__EXERCISE REQUIREMENTS__
Transcribe exactly the lines below that begin at the line with "acabados y colores. Y lo mismo ocurre con los" and stop after the line with "Краплі від бліх та кліщів для котів", leaving out every picture.

__RECORDS TO PROCESS__
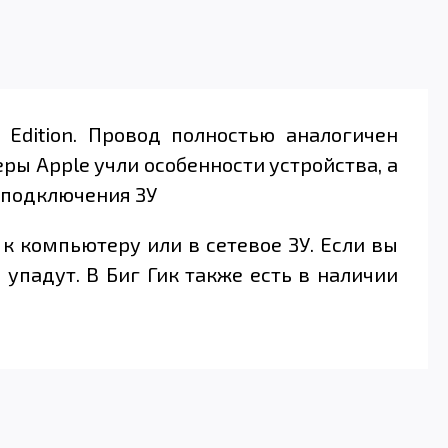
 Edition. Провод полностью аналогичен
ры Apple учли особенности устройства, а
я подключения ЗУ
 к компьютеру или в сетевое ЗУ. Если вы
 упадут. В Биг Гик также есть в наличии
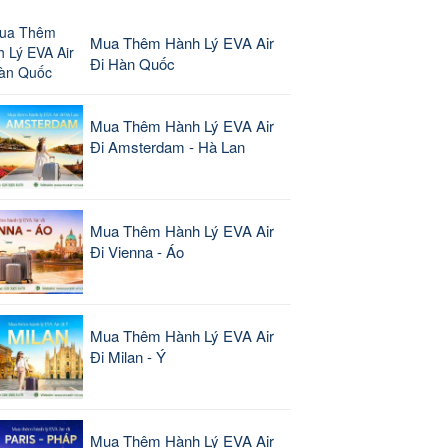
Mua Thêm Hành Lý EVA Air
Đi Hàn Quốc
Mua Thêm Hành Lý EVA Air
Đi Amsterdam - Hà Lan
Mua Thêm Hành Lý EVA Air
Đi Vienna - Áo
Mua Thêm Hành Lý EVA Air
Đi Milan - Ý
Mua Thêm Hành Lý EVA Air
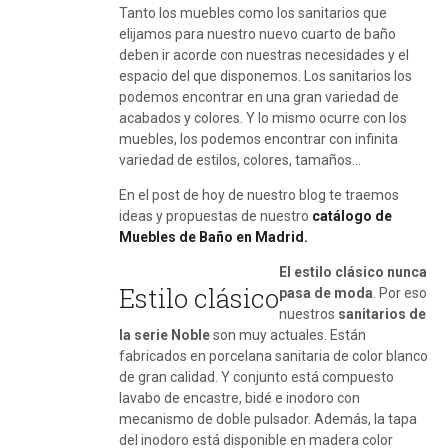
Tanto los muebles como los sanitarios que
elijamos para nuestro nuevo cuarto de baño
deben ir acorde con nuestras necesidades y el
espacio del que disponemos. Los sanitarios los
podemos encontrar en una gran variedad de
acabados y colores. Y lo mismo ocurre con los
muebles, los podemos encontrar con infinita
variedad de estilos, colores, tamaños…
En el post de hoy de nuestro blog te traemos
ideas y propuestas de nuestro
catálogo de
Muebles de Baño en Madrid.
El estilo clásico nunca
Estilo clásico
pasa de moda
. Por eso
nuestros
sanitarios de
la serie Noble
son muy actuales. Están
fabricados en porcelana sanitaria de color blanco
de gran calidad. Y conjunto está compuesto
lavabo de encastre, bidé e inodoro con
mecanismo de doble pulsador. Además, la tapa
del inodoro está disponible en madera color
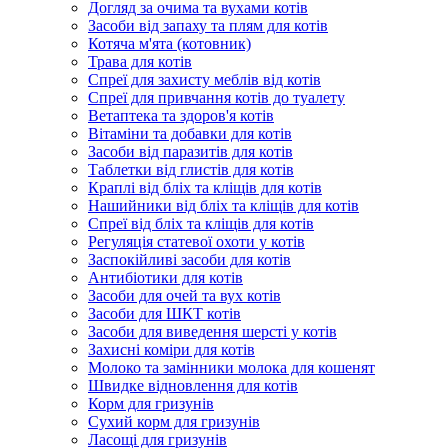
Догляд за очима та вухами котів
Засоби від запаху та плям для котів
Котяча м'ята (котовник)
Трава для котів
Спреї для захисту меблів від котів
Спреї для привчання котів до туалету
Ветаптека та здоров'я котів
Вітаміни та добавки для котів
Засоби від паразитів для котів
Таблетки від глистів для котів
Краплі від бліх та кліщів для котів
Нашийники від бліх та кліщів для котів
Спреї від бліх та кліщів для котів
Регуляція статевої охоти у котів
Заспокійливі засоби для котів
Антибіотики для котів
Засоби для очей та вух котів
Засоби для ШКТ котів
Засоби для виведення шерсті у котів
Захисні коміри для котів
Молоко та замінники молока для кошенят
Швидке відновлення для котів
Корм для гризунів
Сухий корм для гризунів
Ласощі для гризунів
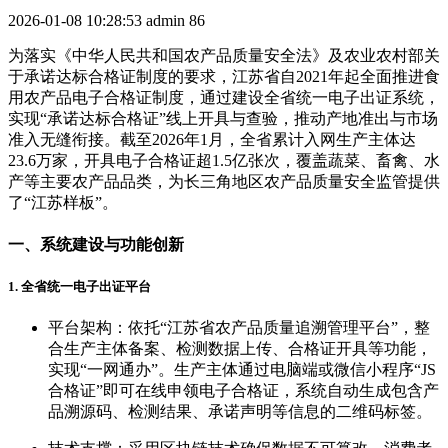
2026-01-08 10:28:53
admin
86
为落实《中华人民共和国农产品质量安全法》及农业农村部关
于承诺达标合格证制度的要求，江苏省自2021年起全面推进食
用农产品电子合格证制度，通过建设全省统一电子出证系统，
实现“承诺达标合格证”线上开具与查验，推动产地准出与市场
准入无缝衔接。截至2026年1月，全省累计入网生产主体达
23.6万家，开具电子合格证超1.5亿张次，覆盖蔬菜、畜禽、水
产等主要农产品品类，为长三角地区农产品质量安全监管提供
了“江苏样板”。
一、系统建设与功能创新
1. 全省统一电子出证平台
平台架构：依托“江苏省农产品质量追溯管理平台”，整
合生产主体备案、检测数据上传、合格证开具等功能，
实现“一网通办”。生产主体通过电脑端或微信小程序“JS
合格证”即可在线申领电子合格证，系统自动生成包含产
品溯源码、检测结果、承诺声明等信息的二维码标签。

__REPLY__
acabados y colores. Y lo mismo ocurre con los
muebles, los podemos encontrar con infinita
variedad de estilos, colores, tamaños…
En el post de hoy de nuestro blog te traemos
ideas y propuestas de nuestro
catálogo de
Muebles de Baño en Madrid.
El estilo clásico nunca
Estilo clásico
pasa de moda
. Por eso
nuestros
sanitarios de
la serie Noble
son muy actuales. Están
fabricados en porcelana sanitaria de color blanco
de gran calidad. Y conjunto está compuesto
lavabo de encastre, bidé e inodoro con
mecanismo de doble pulsador. Además, la tapa
del inodoro está disponible en madera color
Догляд за очима та вухами котів
Засоби від запаху та плям для котів
Котяча м'ята (котовник)
Трава для котів
Спреї для захисту меблів від котів
Спреї для привчання котів до туалету
Ветаптека та здоров'я котів
Вітаміни та добавки для котів
Засоби від паразитів для котів
Таблетки від глистів для котів
Краплі від бліх та кліщів для котів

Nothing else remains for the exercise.